**Description of the task**
The lines below starting at the line containing "30 544 53.1" and ending at the line containing "613 603 84.7" are to be repeated exactly, with both ends kept and nothing else added.

**Task data**
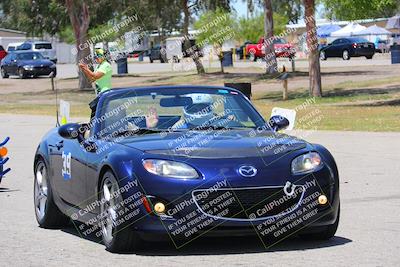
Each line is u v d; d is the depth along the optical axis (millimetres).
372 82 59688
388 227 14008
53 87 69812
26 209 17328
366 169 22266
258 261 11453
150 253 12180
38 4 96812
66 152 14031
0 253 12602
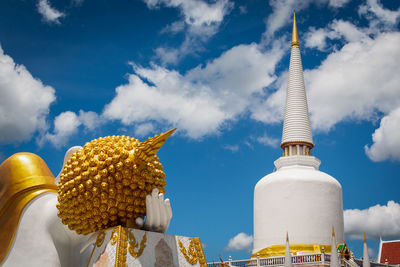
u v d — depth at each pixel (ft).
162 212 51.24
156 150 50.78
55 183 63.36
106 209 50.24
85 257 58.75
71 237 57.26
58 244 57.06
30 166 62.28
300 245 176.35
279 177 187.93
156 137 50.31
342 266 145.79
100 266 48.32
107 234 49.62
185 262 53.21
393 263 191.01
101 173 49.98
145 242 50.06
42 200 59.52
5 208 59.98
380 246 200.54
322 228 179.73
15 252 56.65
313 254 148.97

* * *

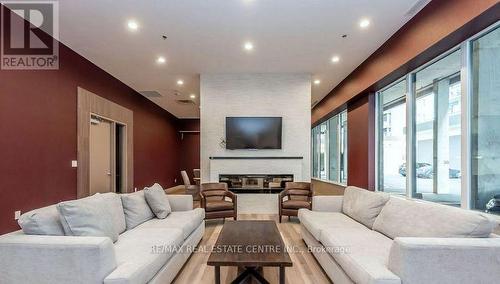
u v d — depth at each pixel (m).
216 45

---

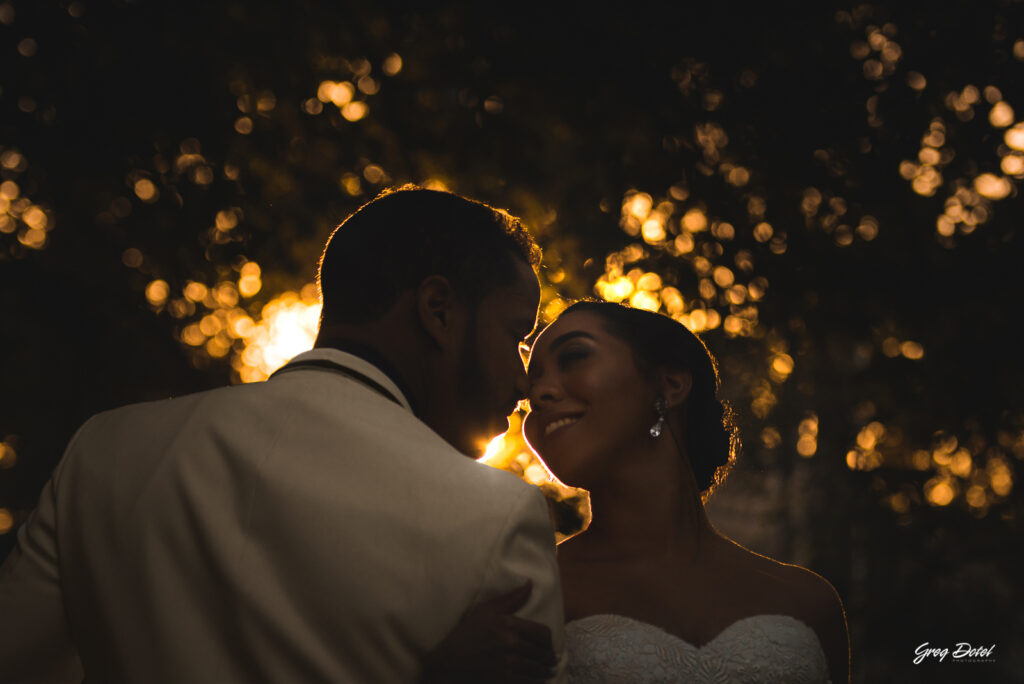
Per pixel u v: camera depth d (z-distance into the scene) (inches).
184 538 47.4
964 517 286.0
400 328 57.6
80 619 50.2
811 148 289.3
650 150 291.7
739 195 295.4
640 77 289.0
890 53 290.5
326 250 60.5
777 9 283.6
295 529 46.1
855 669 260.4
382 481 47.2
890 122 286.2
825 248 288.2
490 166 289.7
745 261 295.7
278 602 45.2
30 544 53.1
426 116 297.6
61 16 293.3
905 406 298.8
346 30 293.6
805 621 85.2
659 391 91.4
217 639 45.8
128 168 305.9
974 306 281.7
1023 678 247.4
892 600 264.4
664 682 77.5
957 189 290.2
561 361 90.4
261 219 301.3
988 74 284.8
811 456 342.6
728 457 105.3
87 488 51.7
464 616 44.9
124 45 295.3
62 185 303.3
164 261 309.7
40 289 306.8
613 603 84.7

**Answer space**
30 544 53.1
426 116 297.6
61 16 293.3
905 406 298.8
346 30 293.6
805 621 85.2
659 391 91.4
217 639 45.8
128 168 305.9
974 306 281.7
1023 678 247.4
892 600 264.4
664 682 77.5
957 189 290.2
561 361 90.4
261 219 301.3
988 74 284.8
811 456 342.6
728 457 105.3
87 488 51.7
464 616 44.9
124 45 295.3
62 185 303.3
164 261 309.7
40 289 306.8
613 603 84.7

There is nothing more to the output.